Ephedra: Contraindications for Ma huang
by Paul Bergner
Medical Herbalism 4(3):10
Ma huang is a common constituent in over-the-counter herbal formulas, most often in allergy formulas and weight-loss formulas. Its main active component, ephedrine, is sometimes used by itself in pharmaceutical allergy preparations, and sometimes added to commercial herbal formulas which have official FDA over-the-counter approval status.
Michael Tierra OMD, Lac
Ma huang (Ephedra sinica) has somewhat different properties from the closely related American species. Chinese Ma huang contains significant amounts of ephedrine and pseudoephedrine which act like adrenaline in the body while the American species has none or much less.
Being a pungent, butter, warm-natured herb, it has definite stimulant properties making it contraindicated for individuals with hypertension, insomnia, involuntary sweating or cardiac asthma.
Ma huang’s outward directed, sharp, drying effect is ameliorated with the addition of small amounts of demulcents such as apricot seed and licorice in Chinese herbal medicine or with marshmallow, comfrey root or slippery elm in Western herbal medicine.
Roy Upton, Herbalist
I have seen one person pass out after one dose of a strong decoction. Another person’s face literally peeled as if it was sunburned after continued low dosages for thirty days. He was already subject to “deficient heat rising” and his redness gradually got worse as he kept taking the formula. Another person had been treated by an acupuncturist for asthma. He was given a mahuang formula. He immediately felt considerably better and purchased some mahuang on his own. He took a strong tea daily for three weeks. He woke in the morning and could not get out of bed because of severe lower back pain. He was picked up by an ambulance. It took him three days to recover in the hospital.

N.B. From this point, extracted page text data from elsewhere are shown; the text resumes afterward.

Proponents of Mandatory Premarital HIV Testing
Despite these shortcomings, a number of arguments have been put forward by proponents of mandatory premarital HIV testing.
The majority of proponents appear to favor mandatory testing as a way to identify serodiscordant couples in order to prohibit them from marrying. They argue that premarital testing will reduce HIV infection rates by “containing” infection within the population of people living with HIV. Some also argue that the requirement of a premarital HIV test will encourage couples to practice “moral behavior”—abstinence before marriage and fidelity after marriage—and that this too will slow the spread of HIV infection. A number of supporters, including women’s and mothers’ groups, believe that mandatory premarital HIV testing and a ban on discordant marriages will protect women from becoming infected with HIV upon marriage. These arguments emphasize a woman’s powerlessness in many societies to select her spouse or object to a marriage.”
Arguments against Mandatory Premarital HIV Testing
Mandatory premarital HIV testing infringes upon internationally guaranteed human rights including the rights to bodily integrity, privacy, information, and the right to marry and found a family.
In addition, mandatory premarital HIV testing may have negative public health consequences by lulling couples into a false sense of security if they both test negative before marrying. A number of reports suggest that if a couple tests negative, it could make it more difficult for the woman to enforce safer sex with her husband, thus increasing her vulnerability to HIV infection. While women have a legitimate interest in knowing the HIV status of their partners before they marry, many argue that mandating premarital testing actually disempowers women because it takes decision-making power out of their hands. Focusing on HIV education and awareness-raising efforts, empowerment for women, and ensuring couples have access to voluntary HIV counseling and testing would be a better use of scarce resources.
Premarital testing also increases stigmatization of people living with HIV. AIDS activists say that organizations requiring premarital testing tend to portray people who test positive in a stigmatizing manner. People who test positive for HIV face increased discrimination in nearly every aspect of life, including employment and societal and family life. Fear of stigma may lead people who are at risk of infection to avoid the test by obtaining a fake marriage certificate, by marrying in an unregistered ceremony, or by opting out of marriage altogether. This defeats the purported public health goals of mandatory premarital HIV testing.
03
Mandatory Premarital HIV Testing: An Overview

Ma huang is a stimulant and,
although approved for commercial use, is subject to the same law as all
stimulants: “what goes up must come down.” In oriental medicine, it is
considered a “surface relieving” herb, meaning in part that it promotes
sweating. People with “deficient” conditions (in the oriental sense),
have a symptom picture of low energy, a tendency to dehydration, easy
sweating, insomnia, and redness of the face and hands. Unless part of a
specific Chinese formula that moderates its effects, mahuang is
inappropriate for people with this picture, even those with allergies
or other conditions for which it might normally be given.